On the very same day last week that President Biden signed legislation declaring Juneteenth a national holiday, the conservative-dominated Supreme Court effectively declared in Nestle USA, Inc. v. DOE et al. that slavery was morally acceptable, and U.S. capitalists could continue to profit from it, as long as it occurred outside U.S. borders.

While self-congratulatory celebrations proliferated in the wake of the new Juneteenth holiday, we are reminded of the wide gulf between symbolism and substance. Of course, symbols are extremely important. They draw attention to history and offer a frame for understanding it. They provide opportunities to affirm values and educate one another about how we got to where we are. Conversely, symbols of racism are mechanisms of continued trauma and insult. So, far be it for me to diminish the importance of symbols and historical markers.
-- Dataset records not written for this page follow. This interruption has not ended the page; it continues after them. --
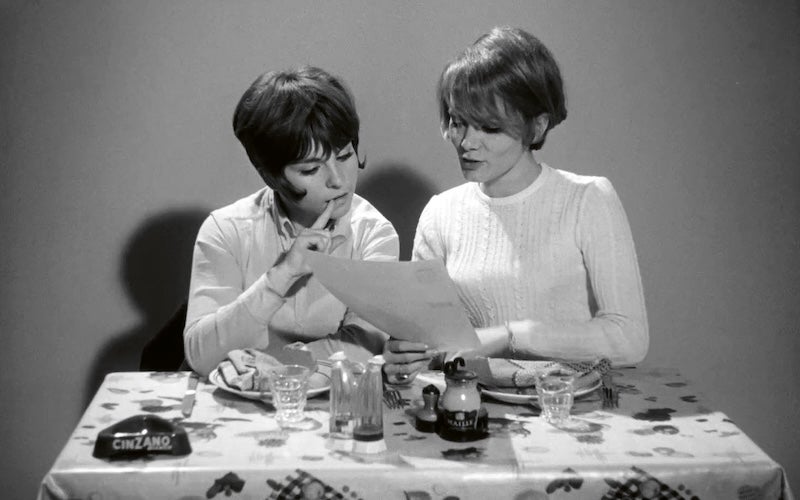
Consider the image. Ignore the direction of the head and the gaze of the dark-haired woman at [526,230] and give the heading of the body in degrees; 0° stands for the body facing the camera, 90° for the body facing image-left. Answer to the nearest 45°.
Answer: approximately 45°

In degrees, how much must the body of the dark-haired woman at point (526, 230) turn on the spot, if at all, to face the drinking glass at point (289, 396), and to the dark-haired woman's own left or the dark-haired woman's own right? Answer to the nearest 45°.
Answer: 0° — they already face it

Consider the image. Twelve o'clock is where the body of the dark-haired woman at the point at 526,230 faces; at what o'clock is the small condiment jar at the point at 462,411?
The small condiment jar is roughly at 11 o'clock from the dark-haired woman.

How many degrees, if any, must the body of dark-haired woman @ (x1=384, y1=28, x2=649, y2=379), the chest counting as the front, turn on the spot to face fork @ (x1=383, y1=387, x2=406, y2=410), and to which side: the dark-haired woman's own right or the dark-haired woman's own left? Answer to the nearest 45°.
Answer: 0° — they already face it

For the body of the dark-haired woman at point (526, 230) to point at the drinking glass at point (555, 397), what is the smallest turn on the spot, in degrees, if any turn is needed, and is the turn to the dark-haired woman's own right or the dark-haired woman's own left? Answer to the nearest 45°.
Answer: approximately 45° to the dark-haired woman's own left
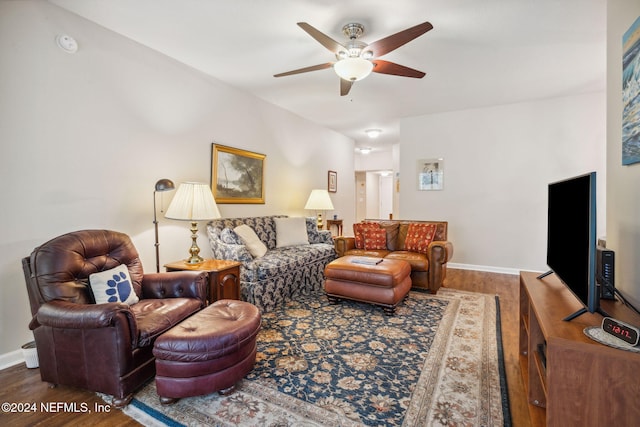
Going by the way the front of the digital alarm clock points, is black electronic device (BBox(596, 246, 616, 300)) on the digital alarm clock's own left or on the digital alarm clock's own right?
on the digital alarm clock's own right

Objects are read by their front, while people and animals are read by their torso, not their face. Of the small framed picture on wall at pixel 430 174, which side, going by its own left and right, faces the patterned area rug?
front

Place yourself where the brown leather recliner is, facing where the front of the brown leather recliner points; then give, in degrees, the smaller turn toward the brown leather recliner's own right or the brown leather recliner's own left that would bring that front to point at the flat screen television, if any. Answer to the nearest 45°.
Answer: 0° — it already faces it

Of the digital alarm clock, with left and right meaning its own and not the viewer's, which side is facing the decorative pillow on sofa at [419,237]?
right

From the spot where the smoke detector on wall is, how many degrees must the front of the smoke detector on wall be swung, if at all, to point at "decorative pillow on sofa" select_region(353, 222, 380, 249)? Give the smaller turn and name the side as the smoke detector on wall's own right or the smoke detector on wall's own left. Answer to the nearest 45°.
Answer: approximately 45° to the smoke detector on wall's own left

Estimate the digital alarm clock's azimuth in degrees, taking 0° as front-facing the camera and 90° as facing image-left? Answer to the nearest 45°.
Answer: approximately 45°

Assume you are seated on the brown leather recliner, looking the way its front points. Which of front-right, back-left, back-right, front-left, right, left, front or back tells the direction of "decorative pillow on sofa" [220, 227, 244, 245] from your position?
left

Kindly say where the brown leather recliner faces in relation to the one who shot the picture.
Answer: facing the viewer and to the right of the viewer

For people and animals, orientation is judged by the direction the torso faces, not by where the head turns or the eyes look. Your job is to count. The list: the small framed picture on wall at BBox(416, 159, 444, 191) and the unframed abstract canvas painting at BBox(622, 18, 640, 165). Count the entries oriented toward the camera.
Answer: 1

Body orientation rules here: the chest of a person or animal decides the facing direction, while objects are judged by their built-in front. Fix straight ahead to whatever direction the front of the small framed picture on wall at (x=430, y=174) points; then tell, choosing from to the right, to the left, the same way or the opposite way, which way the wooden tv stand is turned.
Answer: to the right

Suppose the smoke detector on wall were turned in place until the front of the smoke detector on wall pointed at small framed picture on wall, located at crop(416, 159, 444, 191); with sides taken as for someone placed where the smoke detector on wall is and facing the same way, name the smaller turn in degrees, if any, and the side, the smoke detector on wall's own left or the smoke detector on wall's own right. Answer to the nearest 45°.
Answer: approximately 45° to the smoke detector on wall's own left

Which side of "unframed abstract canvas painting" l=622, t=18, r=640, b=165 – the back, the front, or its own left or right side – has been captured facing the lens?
left

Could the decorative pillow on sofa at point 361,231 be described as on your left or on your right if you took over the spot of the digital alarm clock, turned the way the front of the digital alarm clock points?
on your right

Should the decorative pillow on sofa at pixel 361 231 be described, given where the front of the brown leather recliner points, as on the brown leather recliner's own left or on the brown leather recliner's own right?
on the brown leather recliner's own left
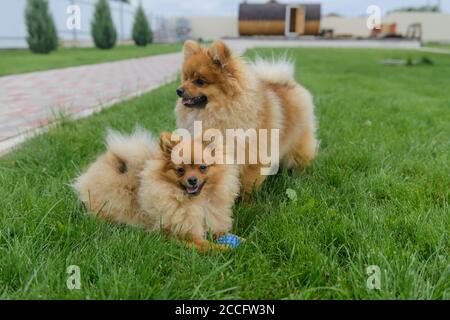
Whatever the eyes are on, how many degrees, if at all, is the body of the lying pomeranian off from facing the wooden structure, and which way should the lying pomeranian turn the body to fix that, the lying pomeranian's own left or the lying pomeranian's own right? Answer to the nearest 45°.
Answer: approximately 135° to the lying pomeranian's own left

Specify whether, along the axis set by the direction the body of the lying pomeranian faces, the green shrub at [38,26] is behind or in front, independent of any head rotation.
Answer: behind

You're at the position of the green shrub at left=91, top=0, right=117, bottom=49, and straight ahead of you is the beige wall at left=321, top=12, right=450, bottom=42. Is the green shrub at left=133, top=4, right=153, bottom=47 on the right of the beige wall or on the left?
left

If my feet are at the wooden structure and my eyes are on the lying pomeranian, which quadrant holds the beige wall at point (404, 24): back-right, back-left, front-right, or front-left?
back-left

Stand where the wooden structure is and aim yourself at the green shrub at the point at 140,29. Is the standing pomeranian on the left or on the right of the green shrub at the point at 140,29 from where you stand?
left

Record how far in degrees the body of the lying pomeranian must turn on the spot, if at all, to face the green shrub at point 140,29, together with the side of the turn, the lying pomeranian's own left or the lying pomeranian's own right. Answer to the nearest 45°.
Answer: approximately 135° to the lying pomeranian's own left

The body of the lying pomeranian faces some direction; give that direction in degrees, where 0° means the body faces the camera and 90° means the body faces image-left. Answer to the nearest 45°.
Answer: approximately 315°

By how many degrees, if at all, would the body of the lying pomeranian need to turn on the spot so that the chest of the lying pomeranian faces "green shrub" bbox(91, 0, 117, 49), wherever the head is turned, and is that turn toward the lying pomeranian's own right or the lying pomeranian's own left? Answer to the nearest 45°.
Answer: approximately 135° to the lying pomeranian's own left

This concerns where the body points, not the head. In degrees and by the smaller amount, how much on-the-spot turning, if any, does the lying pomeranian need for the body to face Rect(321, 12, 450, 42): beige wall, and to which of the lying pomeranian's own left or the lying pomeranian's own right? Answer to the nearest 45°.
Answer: approximately 90° to the lying pomeranian's own left
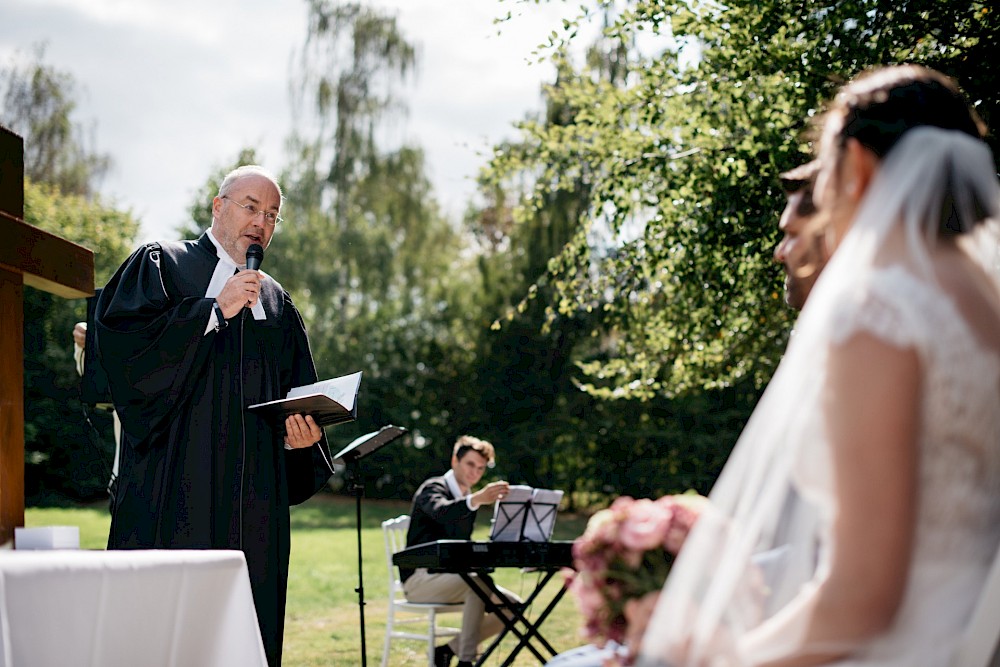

That said, this week there was a churning in my gut as I listened to commentaries and condemnations of the evils of slavery, and discussions of how unjust it was that our ancestors in Texas were enslaved for two and a half years beyond the passage of the Thirteenth Amendment before they could free themselves. What got less attention and should have triggered widespread outrage was the U.S. Supreme Court’s decision to side with the world’s biggest chocolate producer against former child slaves working on cocoa plantations in West Africa: On June 17, the Supreme Court ruled that the formerly enslaved children could not sue the Nestle and Cargill corporations, because their cocoa suppliers were based in Ivory Coast.

West Africa’s booming cocoa industry supplies Virginia-based Nestle Corporation and Minnesota-based Cargill with ingredients for chocolate products that make these companies billions in profits. Nestle boasted over $26 billion in revenue in 2015. In contrast, the young litigants, originally from Mali, told horrific stories of being forcibly transported to work sites, beaten, kept in locked rooms overnight and compelled to work 14-hour days for little or no pay. Some testified that they were terrorized, tortured and tied to trees as punishment for attempts to escape. A U.S. Labor Department Report from 2015 estimated that more than 2 million children work under such conditions in cocoa-growing regions of West Africa.

The lawsuit, which has meandered through the courts, was based on the Alien Tort Statute, a nearly obsolete law that has been used in recent years by foreign nationals seeking redress from U.S.-based multinational companies for human rights abuses.

But in a painful reminder that neoliberalism’s “free market at all costs” philosophy is still alive and well, the Supreme Court justices in effect looked the other way. Ultra-reactionary Clarence Thomas led the way, writing for the majority, determining that since Nestle and Cargill had essentially outsourced the abuse and feigned ignorance, it was not their fault. Lawyers for Nestle and Cargill argued for a level of immunity that enables companies to continue to operate globally with impunity, when it comes to labor abuses.

What should have triggered widespread outrage was the U.S. Supreme Court’s decision to side with the world’s biggest chocolate producer against former child slaves working on cocoa plantations in West Africa.

Democratic Party insider Neal Katyal — a former Obama Justice Department appointee (as acting solicitor general) — was defense counsel for the chocolate magnates. The scurrilous argument that Katyal made in front of the court back in December cited as a worthy legal precedent the fact that the firm that supplied Zyklon B gas to Nazi death camps in the 1940s was not held liable at Nuremberg tribunals. Therefore, he argued, Nestle and Cargill should not be held accountable for their complicity in child slavery today. Katyal went further to argue that holding U.S. companies responsible for overseas atrocities would put them at a “competitive disadvantage” relative to other countries. He delivered this morally bankrupt argument seemingly without shame and with a veiled and spurious sympathy for the enslaved children. According to Katyal and company, child slavery is not the fault of rich U.S. companies that incentivize these practices, but rather it is simply what Africans are doing to each other.

So, as we mark our calendars for a yearly federal commemoration of the time when Black people in Texas finally achieved at least some modicum of freedom from bondage in the 19th century, let us also organize to mark Juneteenth with protests against ongoing 21st-century manifestations of slavery, from the heinous treatment of unfree child laborers on West African cocoa plantations working in service of U.S. corporate profits, to the slavery-like conditions that are the bedrock of the prison industrial complex in the United States.